カット(切断、研磨)されたダイヤモンドを評価(品質→価格)する項目のひとつに対称性(シンメトリー)があります。
一般にダイヤモンドの対称性は良好です。一方、キュービック・ジルコニアの対称性はほとんど悪いです。
先ず、対称性(シンメトリー)とは何を意味するのでしょうか? 対称とは、ある操作(例えば、半分に折り畳むとか、回転させるとかの操作)を行うと重なり合うこと、を意味します。表現としては対称性が良いとか、悪いとか、対称性が無いと言います。
長方形を例に挙げて対称性を考えます。対称の種類は3つあります。ひとつは対称面、次は対称軸、対称心です。下左図の点線は対称面を示しています。下右図の黒点は対称軸と対称心を示しています。ダイヤモンドの対称性は対称面だけをとりあげます。

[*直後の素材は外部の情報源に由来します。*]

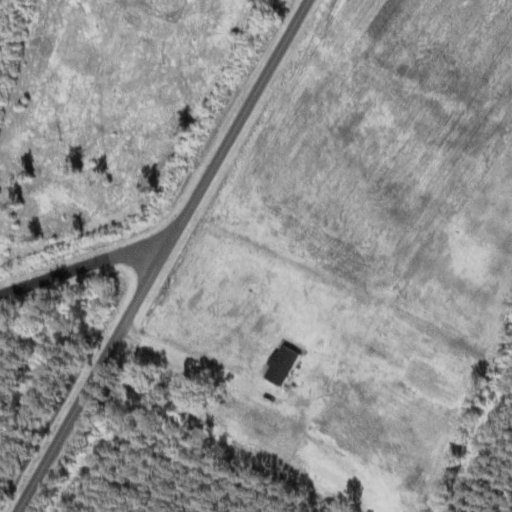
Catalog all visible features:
road: (162, 256)
road: (80, 257)
building: (195, 354)
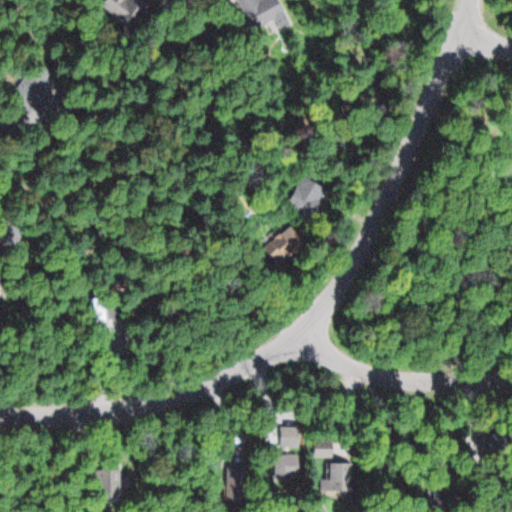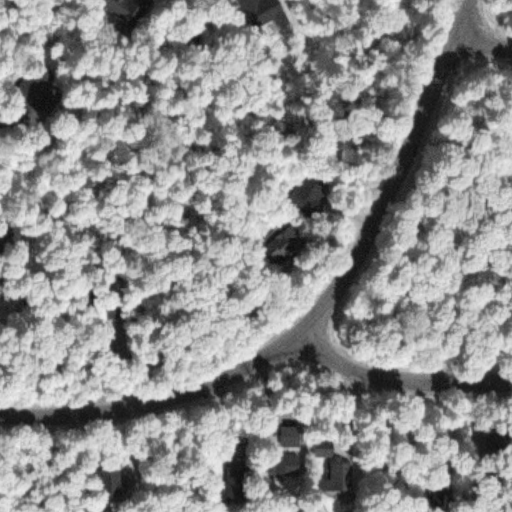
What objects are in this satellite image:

ダイヤモンドの評価基準はGIA(米国宝石学協会)が確立しました。ダイヤモンドの対称性が悪いと減点となり、評価(価格)も悪くなります。ですから、ダイヤモンドの研磨業者(ダイヤモンド・カッター)は対称性を上げるように厳格に研磨します。

キュービック・ジルコニアにはない、カットの繊細さ

下の図はダイヤモンドを上から見たものです。小さな円で囲まれた部分(点線円)を拡大して、対称性の良し悪しを考えてみます。

カットされたダイヤモンドを上から観察すると、ファセットは上図(右上)のように1点に集中しています。一方、キュービック・ジルコニアの現物を上から肉眼で見ると、きれいにカットされ、対称性を保持しているように感じられます。しかし、10倍のルーペで細部を観察すると、上図の右側下図に示したようにファセットが一点に集中してないで、外れていることが多いです。